[The records]
====

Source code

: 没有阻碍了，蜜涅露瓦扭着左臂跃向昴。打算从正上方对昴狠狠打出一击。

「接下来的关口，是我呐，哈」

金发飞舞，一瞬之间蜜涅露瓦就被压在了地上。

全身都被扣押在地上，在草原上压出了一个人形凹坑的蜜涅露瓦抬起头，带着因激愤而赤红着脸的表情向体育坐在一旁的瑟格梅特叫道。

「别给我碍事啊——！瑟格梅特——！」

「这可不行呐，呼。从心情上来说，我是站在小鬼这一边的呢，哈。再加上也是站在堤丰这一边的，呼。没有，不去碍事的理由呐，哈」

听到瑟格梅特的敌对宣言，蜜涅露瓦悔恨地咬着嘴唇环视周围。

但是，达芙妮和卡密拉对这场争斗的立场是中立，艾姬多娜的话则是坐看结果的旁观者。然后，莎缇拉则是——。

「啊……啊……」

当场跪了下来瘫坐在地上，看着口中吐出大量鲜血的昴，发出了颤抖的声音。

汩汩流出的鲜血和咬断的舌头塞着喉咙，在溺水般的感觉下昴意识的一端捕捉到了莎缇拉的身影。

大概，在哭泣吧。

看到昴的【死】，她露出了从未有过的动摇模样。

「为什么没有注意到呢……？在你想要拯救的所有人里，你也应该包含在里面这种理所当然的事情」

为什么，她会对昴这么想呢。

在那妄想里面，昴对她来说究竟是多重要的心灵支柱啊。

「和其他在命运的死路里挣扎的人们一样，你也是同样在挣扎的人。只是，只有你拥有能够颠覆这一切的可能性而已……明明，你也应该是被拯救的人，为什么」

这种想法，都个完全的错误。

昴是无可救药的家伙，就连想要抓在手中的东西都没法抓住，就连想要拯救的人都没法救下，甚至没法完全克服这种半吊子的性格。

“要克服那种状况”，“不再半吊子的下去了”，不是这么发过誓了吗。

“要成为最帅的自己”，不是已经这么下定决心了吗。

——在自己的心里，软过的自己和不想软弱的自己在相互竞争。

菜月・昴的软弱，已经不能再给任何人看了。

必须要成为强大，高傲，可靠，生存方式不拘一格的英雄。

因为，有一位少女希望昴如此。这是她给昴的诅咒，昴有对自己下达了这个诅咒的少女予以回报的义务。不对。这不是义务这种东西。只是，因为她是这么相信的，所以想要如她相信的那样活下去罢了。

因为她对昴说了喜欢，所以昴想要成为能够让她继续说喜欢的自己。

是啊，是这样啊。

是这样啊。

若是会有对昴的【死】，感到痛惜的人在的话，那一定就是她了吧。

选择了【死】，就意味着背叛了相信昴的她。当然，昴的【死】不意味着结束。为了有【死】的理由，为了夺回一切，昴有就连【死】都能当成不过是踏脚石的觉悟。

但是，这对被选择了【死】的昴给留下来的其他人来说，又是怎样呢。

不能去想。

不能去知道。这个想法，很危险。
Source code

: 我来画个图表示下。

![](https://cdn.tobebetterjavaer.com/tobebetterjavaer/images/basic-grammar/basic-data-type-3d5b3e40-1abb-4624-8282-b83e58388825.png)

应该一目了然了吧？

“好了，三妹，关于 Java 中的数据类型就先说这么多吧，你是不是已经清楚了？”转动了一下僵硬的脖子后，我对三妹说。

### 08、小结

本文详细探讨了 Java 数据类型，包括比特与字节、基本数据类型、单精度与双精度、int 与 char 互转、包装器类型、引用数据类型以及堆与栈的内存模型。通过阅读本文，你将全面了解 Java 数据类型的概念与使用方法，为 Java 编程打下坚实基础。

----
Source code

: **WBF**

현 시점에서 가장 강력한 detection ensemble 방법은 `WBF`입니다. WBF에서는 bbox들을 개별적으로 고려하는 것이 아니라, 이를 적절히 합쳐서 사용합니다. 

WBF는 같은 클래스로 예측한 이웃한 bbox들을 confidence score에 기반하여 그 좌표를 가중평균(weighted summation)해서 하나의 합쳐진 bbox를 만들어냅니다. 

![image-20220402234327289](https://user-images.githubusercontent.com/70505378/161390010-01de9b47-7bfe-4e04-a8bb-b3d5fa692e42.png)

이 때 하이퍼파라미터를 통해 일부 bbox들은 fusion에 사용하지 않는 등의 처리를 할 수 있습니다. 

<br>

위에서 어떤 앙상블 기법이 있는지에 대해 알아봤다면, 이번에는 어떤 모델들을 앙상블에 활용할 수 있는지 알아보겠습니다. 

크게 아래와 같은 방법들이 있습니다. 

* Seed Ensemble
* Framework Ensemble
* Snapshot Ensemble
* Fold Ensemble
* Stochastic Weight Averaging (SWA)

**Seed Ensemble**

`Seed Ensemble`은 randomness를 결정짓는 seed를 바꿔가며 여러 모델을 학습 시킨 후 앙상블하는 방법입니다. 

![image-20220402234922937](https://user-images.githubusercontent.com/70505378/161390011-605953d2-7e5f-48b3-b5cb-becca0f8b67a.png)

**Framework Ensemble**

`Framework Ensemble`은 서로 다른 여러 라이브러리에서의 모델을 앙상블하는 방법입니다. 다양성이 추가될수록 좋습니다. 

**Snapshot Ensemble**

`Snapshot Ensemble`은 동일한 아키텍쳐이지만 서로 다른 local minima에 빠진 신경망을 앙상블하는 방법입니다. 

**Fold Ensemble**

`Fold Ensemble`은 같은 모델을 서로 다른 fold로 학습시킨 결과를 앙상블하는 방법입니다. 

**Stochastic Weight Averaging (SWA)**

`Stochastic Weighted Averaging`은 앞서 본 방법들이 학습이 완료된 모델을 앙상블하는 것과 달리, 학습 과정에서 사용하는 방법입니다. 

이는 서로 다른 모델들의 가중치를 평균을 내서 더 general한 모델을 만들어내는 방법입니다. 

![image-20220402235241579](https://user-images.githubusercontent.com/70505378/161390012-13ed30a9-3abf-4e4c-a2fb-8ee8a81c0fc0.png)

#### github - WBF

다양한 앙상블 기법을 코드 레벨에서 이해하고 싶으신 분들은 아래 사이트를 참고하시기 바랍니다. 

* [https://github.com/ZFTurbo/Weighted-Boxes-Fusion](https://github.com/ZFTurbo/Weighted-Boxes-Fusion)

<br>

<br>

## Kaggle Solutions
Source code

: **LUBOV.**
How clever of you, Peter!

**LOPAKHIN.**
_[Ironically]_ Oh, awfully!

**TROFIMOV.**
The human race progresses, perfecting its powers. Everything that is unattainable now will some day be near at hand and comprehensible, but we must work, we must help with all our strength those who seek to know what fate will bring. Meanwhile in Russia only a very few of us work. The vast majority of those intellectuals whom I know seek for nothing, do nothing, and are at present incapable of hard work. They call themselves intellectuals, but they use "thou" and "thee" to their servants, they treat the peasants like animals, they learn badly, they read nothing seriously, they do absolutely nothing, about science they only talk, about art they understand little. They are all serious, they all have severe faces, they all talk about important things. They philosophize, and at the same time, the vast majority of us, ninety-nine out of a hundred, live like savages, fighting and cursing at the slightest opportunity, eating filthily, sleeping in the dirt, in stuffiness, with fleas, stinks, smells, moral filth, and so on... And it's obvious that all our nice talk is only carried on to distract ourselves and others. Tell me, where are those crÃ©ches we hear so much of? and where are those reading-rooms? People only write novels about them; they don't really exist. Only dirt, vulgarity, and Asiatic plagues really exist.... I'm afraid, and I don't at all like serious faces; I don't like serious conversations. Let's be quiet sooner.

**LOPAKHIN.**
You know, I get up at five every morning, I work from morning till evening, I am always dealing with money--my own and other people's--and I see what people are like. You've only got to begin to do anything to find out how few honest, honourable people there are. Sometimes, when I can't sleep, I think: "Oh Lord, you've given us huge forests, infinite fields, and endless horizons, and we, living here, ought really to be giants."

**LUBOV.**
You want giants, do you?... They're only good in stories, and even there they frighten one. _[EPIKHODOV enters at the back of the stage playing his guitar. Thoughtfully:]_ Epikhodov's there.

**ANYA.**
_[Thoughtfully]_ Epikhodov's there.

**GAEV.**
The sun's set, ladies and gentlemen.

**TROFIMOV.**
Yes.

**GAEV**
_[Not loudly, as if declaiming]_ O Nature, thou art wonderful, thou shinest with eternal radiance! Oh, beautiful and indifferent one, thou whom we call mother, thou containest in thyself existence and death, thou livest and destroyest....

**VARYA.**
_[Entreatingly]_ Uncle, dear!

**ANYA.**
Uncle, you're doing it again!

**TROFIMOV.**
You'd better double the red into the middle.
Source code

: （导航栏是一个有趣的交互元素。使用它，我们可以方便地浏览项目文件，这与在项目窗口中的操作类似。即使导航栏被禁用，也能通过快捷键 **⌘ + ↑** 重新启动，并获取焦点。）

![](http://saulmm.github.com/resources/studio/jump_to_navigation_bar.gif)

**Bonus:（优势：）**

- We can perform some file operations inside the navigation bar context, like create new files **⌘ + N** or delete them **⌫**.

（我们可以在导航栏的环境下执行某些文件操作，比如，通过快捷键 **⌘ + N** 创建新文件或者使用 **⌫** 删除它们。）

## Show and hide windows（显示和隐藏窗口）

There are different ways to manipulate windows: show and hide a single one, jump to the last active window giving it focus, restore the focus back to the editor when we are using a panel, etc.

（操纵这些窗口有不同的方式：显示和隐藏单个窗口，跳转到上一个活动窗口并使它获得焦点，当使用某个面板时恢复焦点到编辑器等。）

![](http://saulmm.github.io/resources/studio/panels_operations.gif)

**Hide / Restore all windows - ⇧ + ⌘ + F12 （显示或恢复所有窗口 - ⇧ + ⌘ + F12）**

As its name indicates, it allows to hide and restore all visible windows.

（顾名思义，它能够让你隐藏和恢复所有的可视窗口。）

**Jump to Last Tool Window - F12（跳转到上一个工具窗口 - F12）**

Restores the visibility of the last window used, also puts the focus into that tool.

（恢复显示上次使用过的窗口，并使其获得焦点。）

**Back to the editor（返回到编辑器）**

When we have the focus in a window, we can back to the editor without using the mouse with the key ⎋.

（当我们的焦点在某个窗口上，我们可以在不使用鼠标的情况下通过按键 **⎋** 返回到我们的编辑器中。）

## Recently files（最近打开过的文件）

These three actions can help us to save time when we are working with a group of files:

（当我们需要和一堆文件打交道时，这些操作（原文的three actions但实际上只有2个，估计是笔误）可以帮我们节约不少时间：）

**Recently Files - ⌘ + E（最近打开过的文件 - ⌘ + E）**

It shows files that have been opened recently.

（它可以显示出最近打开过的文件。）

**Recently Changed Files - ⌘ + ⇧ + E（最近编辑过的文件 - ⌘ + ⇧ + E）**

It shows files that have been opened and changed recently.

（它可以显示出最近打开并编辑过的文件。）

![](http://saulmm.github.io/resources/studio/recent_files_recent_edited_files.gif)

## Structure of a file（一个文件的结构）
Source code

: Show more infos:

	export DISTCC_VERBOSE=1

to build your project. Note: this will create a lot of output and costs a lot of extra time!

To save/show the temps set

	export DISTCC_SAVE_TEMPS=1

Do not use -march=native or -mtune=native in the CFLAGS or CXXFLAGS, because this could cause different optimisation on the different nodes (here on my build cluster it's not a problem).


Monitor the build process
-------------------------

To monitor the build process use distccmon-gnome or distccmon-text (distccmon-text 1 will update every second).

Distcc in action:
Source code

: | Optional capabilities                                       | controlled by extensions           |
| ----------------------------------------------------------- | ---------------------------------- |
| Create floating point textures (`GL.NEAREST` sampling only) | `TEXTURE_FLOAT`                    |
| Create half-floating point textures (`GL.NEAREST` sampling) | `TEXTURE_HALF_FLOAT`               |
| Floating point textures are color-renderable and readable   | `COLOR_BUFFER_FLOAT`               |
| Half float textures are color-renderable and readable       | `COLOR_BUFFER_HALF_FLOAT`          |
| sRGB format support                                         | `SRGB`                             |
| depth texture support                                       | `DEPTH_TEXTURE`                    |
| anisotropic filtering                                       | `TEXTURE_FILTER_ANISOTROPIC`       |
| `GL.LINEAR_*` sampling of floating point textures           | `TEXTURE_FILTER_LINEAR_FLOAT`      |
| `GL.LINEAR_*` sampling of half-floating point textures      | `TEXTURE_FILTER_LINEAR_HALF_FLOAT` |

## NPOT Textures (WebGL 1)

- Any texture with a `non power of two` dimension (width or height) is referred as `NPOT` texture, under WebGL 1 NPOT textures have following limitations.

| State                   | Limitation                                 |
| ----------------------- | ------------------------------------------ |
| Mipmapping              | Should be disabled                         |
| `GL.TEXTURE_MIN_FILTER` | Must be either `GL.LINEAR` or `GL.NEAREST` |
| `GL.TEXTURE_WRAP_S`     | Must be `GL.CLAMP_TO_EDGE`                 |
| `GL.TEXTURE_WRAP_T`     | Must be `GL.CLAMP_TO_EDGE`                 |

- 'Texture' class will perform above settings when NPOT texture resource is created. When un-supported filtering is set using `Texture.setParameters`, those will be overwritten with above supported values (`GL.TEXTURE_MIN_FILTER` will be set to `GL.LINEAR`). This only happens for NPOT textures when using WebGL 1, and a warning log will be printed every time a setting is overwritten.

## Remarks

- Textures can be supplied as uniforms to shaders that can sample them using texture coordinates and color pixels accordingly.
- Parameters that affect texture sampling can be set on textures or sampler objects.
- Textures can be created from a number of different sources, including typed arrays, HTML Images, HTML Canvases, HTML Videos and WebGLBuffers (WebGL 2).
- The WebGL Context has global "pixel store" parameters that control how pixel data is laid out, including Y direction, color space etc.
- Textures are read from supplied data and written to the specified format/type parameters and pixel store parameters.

====

Copy out the records word for word, beginning at their first line and ending after the line that contains "WBF는 같은 클래스로".

Source code

: 没有阻碍了，蜜涅露瓦扭着左臂跃向昴。打算从正上方对昴狠狠打出一击。

「接下来的关口，是我呐，哈」

金发飞舞，一瞬之间蜜涅露瓦就被压在了地上。

全身都被扣押在地上，在草原上压出了一个人形凹坑的蜜涅露瓦抬起头，带着因激愤而赤红着脸的表情向体育坐在一旁的瑟格梅特叫道。

「别给我碍事啊——！瑟格梅特——！」

「这可不行呐，呼。从心情上来说，我是站在小鬼这一边的呢，哈。再加上也是站在堤丰这一边的，呼。没有，不去碍事的理由呐，哈」

听到瑟格梅特的敌对宣言，蜜涅露瓦悔恨地咬着嘴唇环视周围。

但是，达芙妮和卡密拉对这场争斗的立场是中立，艾姬多娜的话则是坐看结果的旁观者。然后，莎缇拉则是——。

「啊……啊……」

当场跪了下来瘫坐在地上，看着口中吐出大量鲜血的昴，发出了颤抖的声音。

汩汩流出的鲜血和咬断的舌头塞着喉咙，在溺水般的感觉下昴意识的一端捕捉到了莎缇拉的身影。

大概，在哭泣吧。

看到昴的【死】，她露出了从未有过的动摇模样。

「为什么没有注意到呢……？在你想要拯救的所有人里，你也应该包含在里面这种理所当然的事情」

为什么，她会对昴这么想呢。

在那妄想里面，昴对她来说究竟是多重要的心灵支柱啊。

「和其他在命运的死路里挣扎的人们一样，你也是同样在挣扎的人。只是，只有你拥有能够颠覆这一切的可能性而已……明明，你也应该是被拯救的人，为什么」

这种想法，都个完全的错误。

昴是无可救药的家伙，就连想要抓在手中的东西都没法抓住，就连想要拯救的人都没法救下，甚至没法完全克服这种半吊子的性格。

“要克服那种状况”，“不再半吊子的下去了”，不是这么发过誓了吗。

“要成为最帅的自己”，不是已经这么下定决心了吗。

——在自己的心里，软过的自己和不想软弱的自己在相互竞争。

菜月・昴的软弱，已经不能再给任何人看了。

必须要成为强大，高傲，可靠，生存方式不拘一格的英雄。

因为，有一位少女希望昴如此。这是她给昴的诅咒，昴有对自己下达了这个诅咒的少女予以回报的义务。不对。这不是义务这种东西。只是，因为她是这么相信的，所以想要如她相信的那样活下去罢了。

因为她对昴说了喜欢，所以昴想要成为能够让她继续说喜欢的自己。

是啊，是这样啊。

是这样啊。

若是会有对昴的【死】，感到痛惜的人在的话，那一定就是她了吧。

选择了【死】，就意味着背叛了相信昴的她。当然，昴的【死】不意味着结束。为了有【死】的理由，为了夺回一切，昴有就连【死】都能当成不过是踏脚石的觉悟。

但是，这对被选择了【死】的昴给留下来的其他人来说，又是怎样呢。

不能去想。

不能去知道。这个想法，很危险。
Source code

: 我来画个图表示下。

![](https://cdn.tobebetterjavaer.com/tobebetterjavaer/images/basic-grammar/basic-data-type-3d5b3e40-1abb-4624-8282-b83e58388825.png)

应该一目了然了吧？

“好了，三妹，关于 Java 中的数据类型就先说这么多吧，你是不是已经清楚了？”转动了一下僵硬的脖子后，我对三妹说。

### 08、小结

本文详细探讨了 Java 数据类型，包括比特与字节、基本数据类型、单精度与双精度、int 与 char 互转、包装器类型、引用数据类型以及堆与栈的内存模型。通过阅读本文，你将全面了解 Java 数据类型的概念与使用方法，为 Java 编程打下坚实基础。

----
Source code

: **WBF**

현 시점에서 가장 강력한 detection ensemble 방법은 `WBF`입니다. WBF에서는 bbox들을 개별적으로 고려하는 것이 아니라, 이를 적절히 합쳐서 사용합니다. 

WBF는 같은 클래스로 예측한 이웃한 bbox들을 confidence score에 기반하여 그 좌표를 가중평균(weighted summation)해서 하나의 합쳐진 bbox를 만들어냅니다. 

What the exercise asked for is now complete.